Dati forniti:
+-------+

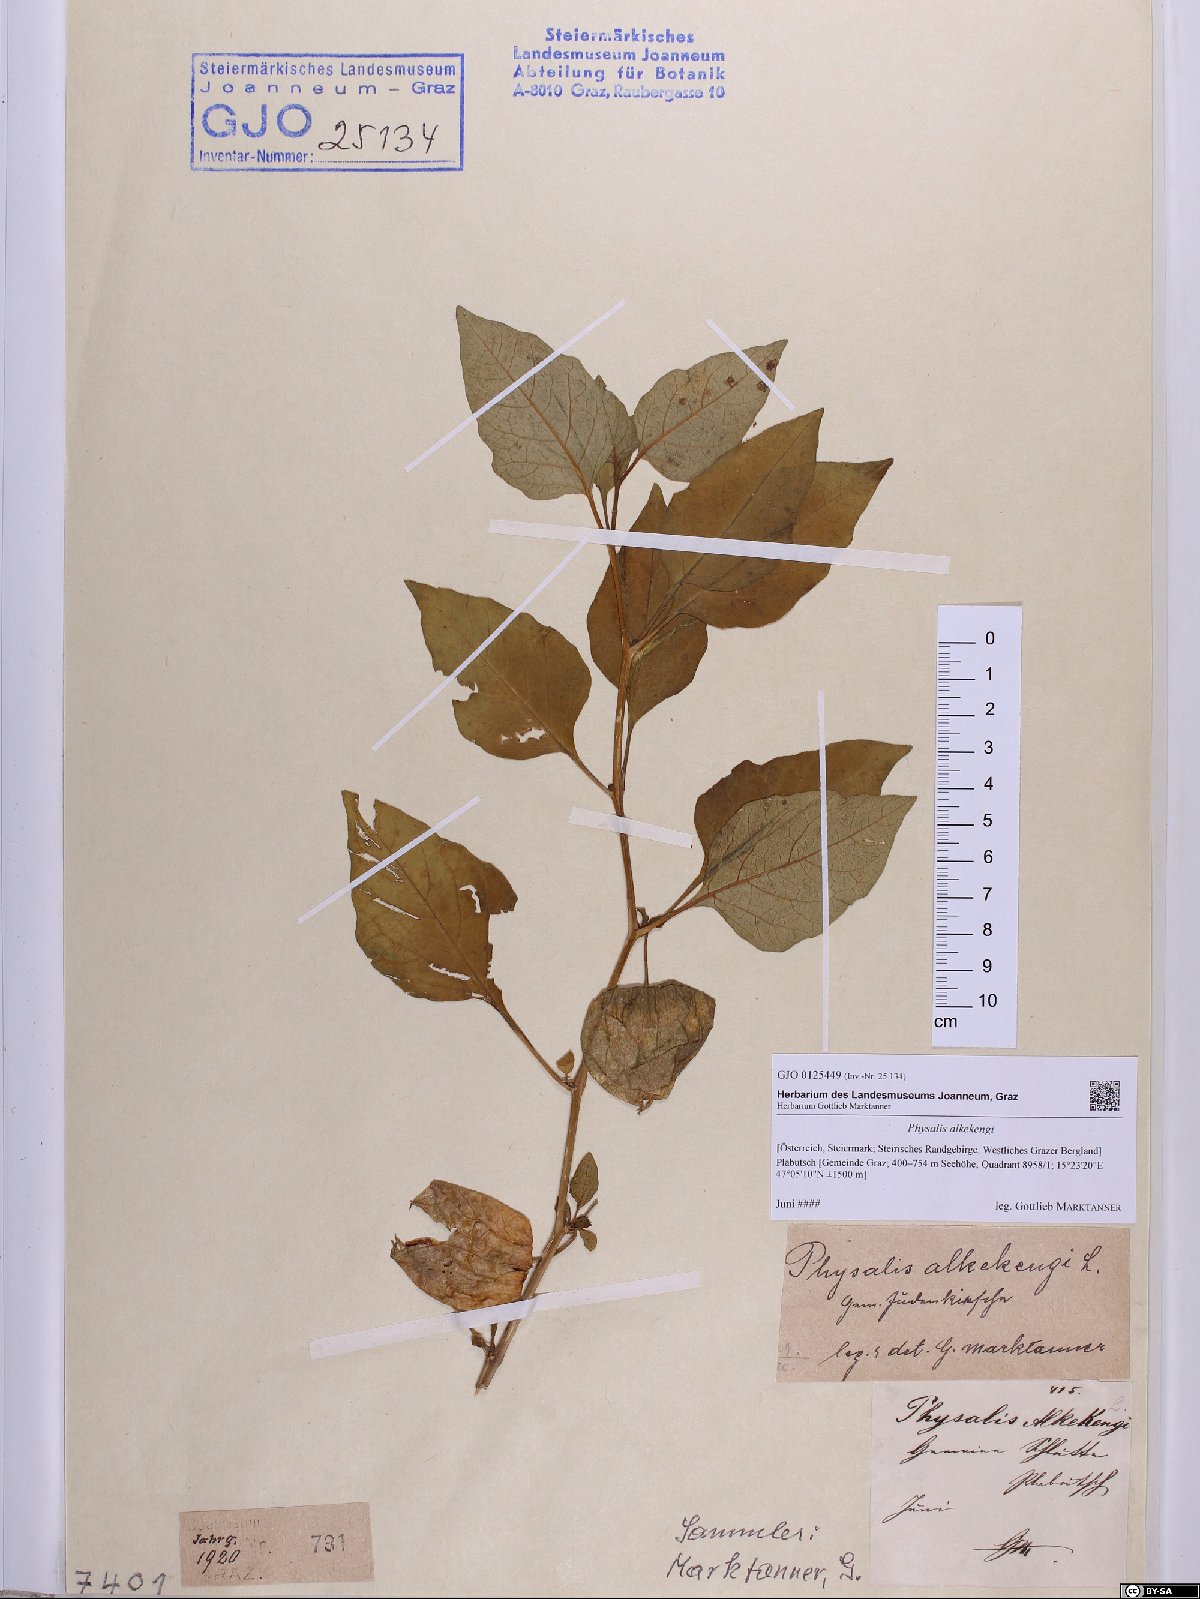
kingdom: Plantae
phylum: Tracheophyta
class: Magnoliopsida
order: Solanales
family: Solanaceae
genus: Alkekengi
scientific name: Alkekengi officinarum
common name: Japanese-lantern
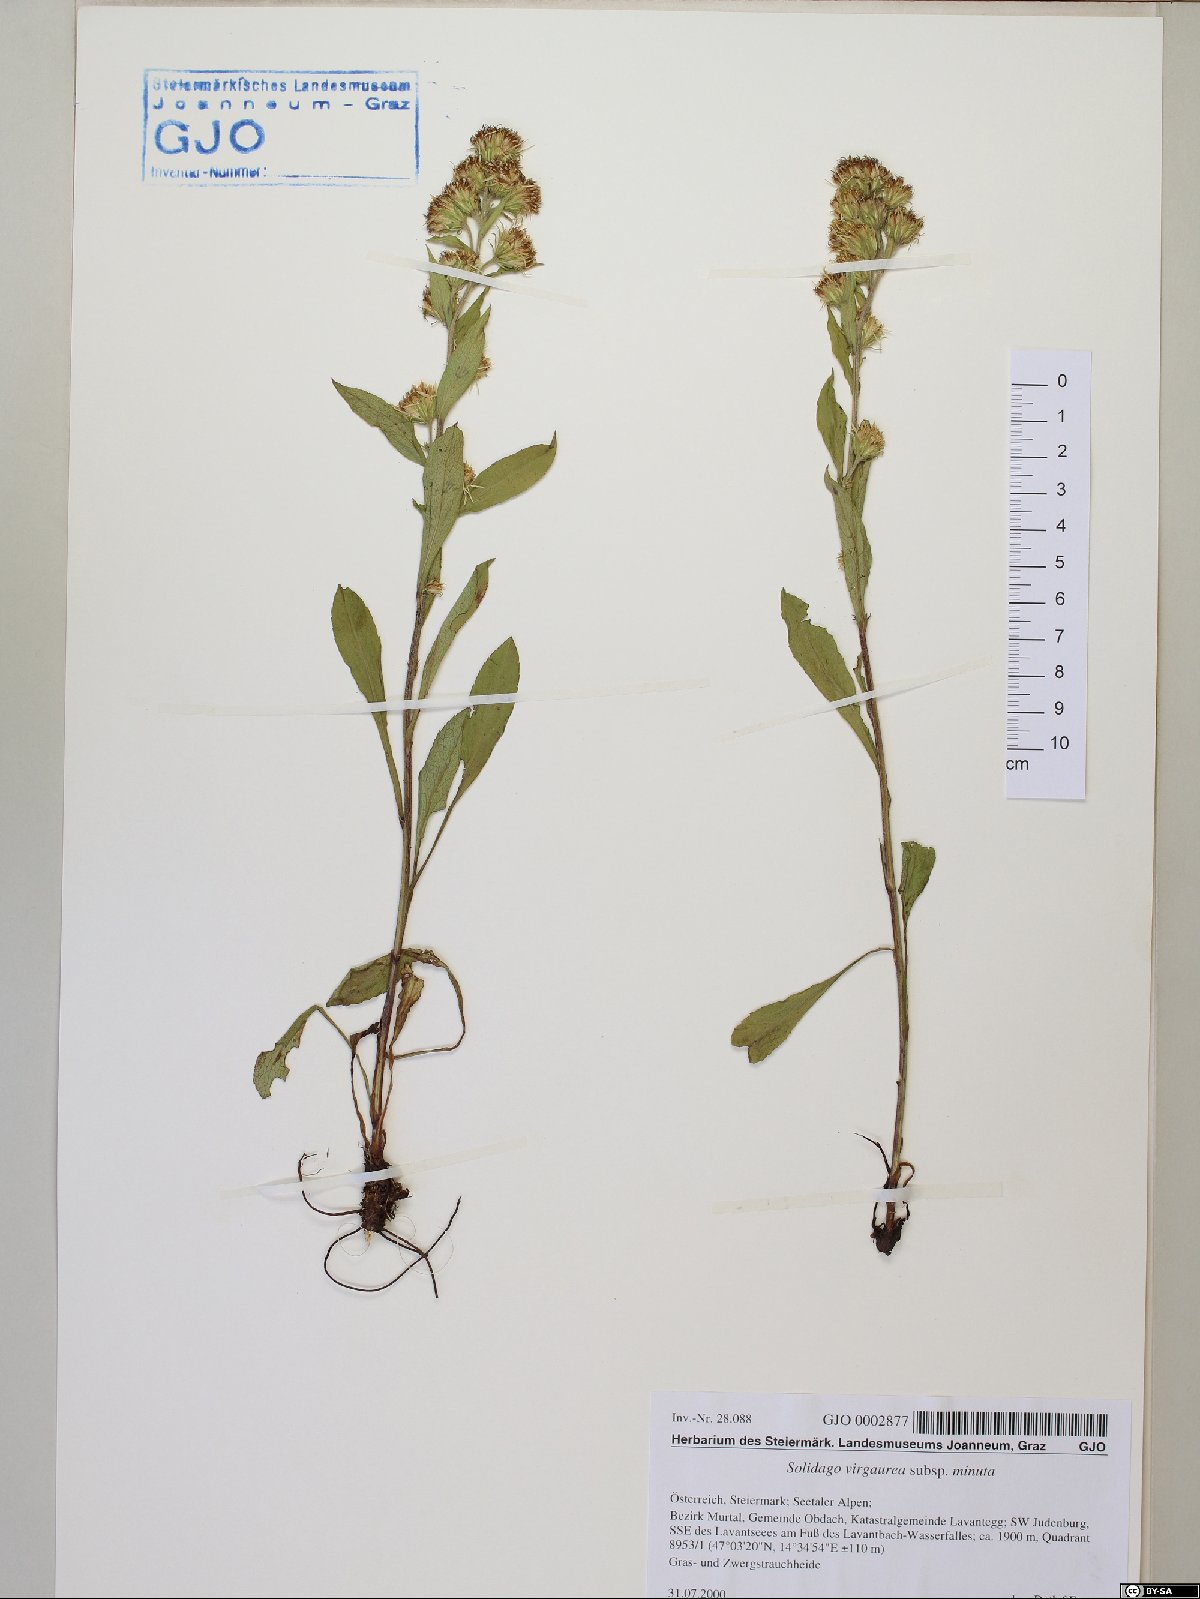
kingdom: Plantae
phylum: Tracheophyta
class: Magnoliopsida
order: Asterales
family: Asteraceae
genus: Solidago
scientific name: Solidago virgaurea
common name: Goldenrod
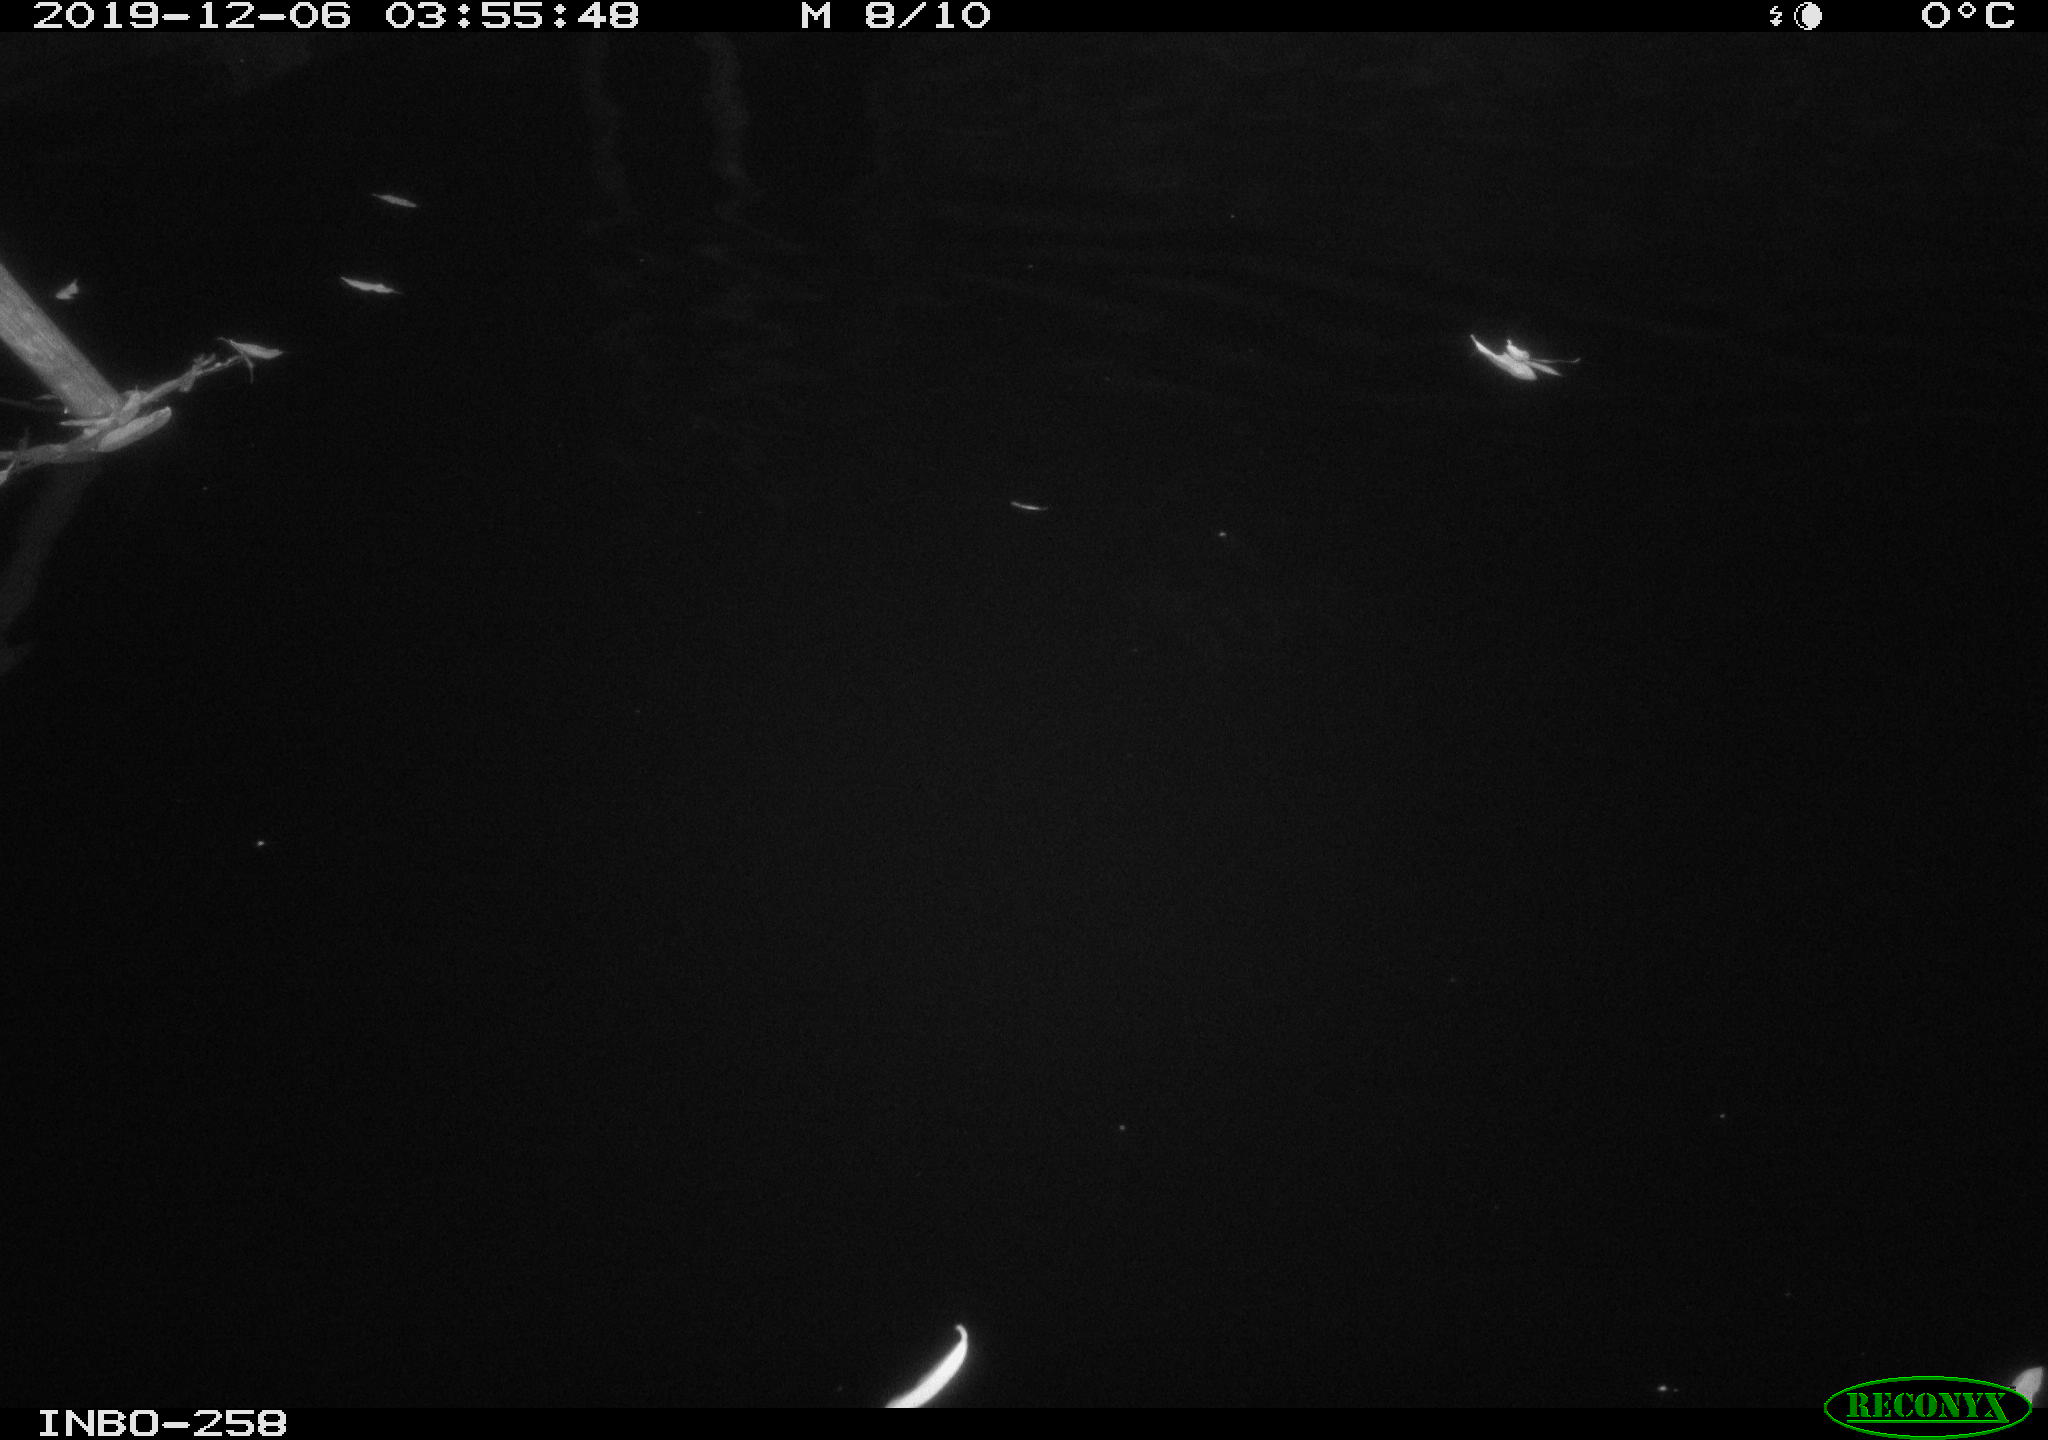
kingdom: Animalia
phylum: Chordata
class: Aves
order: Anseriformes
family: Anatidae
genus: Anas
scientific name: Anas platyrhynchos
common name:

+-------+

Esercizio breve:
Ricopia fedelmente tutte le righe dei record qui sopra, omettendo le immagini.

Soluzione:
kingdom: Plantae
phylum: Tracheophyta
class: Magnoliopsida
order: Solanales
family: Solanaceae
genus: Alkekengi
scientific name: Alkekengi officinarum
common name: Japanese-lantern
kingdom: Plantae
phylum: Tracheophyta
class: Magnoliopsida
order: Asterales
family: Asteraceae
genus: Solidago
scientific name: Solidago virgaurea
common name: Goldenrod
kingdom: Animalia
phylum: Chordata
class: Aves
order: Anseriformes
family: Anatidae
genus: Anas
scientific name: Anas platyrhynchos
common name:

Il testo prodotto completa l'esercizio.